● Texte fourni:
===============

Toutefois, le système de la zone franc ne constitue pas une panacée. En effet, les risques d’une radicalisation de la contestation populaire, voire d’une désintégration de la zone monétaire sont très probables pour deux raisons essentielles :
- Les impacts sociaux de la stabilité monétaire (bonnes performances d’inflation) ne sont pas encore effectifs, un demi-siècle après l’introduction de la monnaie commune compte-tenu de l’insuffisance des performances d ’une croissance économique soutenue ;
- La remise en cause de la « souveraineté monétaire » des États membres de la zone est réelle et exceptionnelle même si l’architecture institutionnelle du système de la zone franc telle que présentée ne suppose une quelconque domination de la France dans les décisions de politique monétaire.
Pour se prémunir de ces risques politiques, l’étude propose deux scénarios de réformes cumulables en mettant en exergue le rôle central des États et des politiques budgétaires. Le premier vise uniquement à maximiser les avantages du système monétaire actuel et envisage une révision des aspects de la monnaie commune qui ne nécessitent pas une remise en question de la convention de coopération entre la France et les États membres. Le deuxième scénario propose une évolution des dispositions actuelles de la convention de coopération qui remettent en cause la souveraineté monétaire des États membres. Plus spécifiquement, le premier scénario propose de :
- Accroître le financement de l’intégration régionale en utilisant une partie des recettes générées par les réserves monétaires et les opérations d’open-market pour financer des infrastructures régionales, ou pour servir de garantie à des prêts ;
- Ne plus faire fabriquer la monnaie par la Banque de France, mais par un prestataire choisi à l’issue d’un appel d’offre. Idéalement, le lieu de fabrication devra être externe à la zone franc pour éviter les risques de conflits politiques ;
- Renommer la monnaie commune de manière à lui enlever toute connotation coloniale.
Le second scenario consisterait à :
- Remplacer le compte des opérations par un compte d’avances auprès de la Banque de France ;
- Mettre en place une commission d’experts incluant des représentants français, en lieu et place de leur présence au sein du conseil d’administration et du comité de politique monétaire des banques centrales.

===============

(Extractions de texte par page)
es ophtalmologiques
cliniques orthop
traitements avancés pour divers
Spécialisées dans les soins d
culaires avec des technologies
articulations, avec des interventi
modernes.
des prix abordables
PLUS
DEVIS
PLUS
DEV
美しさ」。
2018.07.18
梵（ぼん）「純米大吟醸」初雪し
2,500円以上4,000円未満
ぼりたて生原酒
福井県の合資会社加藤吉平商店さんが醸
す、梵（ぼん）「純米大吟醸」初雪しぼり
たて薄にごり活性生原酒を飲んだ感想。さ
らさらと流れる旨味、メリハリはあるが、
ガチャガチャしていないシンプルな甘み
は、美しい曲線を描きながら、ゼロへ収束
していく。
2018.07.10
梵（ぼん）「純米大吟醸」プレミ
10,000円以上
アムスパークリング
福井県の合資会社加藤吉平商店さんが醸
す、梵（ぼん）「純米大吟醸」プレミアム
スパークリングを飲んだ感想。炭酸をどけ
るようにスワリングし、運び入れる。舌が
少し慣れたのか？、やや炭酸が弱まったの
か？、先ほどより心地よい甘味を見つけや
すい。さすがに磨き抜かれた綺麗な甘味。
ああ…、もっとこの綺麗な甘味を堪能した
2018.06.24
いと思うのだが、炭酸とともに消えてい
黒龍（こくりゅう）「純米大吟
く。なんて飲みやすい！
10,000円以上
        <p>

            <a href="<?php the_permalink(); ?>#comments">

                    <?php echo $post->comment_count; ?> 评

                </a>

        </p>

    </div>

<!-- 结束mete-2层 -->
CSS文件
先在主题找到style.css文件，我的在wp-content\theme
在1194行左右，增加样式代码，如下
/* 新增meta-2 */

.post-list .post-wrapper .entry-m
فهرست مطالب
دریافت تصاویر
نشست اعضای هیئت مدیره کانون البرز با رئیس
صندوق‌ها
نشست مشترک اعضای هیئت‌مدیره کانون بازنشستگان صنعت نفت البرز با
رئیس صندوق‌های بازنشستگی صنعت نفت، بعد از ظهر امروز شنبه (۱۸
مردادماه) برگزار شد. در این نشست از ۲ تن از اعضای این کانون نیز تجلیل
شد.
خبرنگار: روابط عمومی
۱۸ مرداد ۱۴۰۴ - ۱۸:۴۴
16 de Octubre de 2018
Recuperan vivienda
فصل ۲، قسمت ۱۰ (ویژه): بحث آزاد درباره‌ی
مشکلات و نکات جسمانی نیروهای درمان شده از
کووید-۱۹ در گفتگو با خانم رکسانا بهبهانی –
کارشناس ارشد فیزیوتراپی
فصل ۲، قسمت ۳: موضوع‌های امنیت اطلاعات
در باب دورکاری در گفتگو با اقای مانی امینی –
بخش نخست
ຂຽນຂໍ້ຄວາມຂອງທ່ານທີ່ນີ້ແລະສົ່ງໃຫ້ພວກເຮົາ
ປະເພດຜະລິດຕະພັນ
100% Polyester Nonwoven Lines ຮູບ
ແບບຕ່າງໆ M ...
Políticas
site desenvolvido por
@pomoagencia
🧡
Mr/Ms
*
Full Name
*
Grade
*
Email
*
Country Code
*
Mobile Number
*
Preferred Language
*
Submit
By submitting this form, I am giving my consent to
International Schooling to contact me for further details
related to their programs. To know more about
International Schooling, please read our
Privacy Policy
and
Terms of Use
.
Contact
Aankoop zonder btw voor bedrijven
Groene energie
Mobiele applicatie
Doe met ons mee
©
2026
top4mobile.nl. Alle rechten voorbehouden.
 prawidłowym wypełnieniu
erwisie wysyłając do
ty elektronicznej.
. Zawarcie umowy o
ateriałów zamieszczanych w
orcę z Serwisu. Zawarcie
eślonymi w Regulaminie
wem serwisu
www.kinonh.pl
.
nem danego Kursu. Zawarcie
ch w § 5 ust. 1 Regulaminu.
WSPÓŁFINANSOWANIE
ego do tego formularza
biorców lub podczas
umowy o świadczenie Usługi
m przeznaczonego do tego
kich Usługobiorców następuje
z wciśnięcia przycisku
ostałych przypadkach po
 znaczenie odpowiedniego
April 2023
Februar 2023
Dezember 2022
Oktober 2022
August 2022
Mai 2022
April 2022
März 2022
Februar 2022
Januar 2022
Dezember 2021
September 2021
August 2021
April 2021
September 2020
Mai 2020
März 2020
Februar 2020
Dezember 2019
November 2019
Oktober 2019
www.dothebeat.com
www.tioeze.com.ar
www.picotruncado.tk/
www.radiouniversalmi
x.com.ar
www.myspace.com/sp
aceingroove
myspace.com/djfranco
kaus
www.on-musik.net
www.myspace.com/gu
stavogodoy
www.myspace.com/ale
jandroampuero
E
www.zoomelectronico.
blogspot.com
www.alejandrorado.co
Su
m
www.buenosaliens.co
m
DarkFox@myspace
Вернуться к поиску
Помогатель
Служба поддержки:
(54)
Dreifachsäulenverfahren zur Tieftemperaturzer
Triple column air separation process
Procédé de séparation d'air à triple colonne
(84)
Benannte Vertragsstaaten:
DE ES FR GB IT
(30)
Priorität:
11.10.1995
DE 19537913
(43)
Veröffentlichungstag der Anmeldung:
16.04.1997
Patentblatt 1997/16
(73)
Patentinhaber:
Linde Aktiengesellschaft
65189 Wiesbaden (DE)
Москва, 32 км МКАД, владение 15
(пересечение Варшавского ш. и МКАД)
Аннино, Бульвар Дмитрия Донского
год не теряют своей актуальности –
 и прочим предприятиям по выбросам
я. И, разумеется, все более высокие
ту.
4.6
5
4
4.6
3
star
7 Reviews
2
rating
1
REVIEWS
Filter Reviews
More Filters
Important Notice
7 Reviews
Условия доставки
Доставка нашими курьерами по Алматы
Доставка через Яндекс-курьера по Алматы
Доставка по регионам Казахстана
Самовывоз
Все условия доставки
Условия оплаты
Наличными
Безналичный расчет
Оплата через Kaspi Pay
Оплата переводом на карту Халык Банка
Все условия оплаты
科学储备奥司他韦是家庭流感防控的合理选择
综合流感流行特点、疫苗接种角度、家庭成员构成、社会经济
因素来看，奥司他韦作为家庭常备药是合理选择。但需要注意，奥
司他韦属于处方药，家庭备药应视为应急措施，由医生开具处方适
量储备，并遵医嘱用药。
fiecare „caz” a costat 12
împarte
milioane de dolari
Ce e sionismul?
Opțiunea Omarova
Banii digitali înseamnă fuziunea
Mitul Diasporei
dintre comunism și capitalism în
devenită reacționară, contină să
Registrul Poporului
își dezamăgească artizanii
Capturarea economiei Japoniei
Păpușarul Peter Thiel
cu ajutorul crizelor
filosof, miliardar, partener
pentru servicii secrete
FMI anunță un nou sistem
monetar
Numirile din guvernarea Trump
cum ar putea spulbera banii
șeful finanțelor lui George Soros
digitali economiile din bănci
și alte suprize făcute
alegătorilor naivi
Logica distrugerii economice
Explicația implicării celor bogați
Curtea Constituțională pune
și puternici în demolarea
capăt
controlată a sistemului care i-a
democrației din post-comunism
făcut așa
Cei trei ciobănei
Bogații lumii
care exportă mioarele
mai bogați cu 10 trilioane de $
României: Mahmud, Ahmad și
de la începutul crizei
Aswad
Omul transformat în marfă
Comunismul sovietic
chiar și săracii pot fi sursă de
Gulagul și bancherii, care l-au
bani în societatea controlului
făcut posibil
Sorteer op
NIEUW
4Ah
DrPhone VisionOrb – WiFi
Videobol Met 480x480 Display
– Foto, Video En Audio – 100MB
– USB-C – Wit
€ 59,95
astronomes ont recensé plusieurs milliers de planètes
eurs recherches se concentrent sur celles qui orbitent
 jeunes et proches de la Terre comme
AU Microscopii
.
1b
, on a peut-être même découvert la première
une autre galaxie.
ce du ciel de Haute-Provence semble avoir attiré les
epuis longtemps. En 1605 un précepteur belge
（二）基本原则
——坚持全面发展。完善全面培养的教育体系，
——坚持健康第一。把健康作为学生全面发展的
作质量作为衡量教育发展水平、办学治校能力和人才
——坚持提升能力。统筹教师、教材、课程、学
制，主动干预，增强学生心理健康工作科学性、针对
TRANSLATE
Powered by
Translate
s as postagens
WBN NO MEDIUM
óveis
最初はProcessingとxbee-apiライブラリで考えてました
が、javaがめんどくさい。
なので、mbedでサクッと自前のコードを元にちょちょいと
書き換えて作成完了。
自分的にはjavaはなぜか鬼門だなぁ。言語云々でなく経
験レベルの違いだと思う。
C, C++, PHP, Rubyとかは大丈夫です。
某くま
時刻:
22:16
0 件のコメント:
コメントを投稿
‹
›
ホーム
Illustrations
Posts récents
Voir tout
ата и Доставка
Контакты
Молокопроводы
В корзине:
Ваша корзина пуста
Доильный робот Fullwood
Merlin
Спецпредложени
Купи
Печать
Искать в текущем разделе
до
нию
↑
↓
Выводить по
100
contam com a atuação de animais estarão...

===============

● Consigne: Comment traduire en anglais la phrase « Toutefois, le système de la zone franc ne constitue pas une panacée. », tirée du texte sur la zone franc ? Vous n'avez pas besoin des enregistrements.

● Corrigé: However, the franc zone system is not a panacea.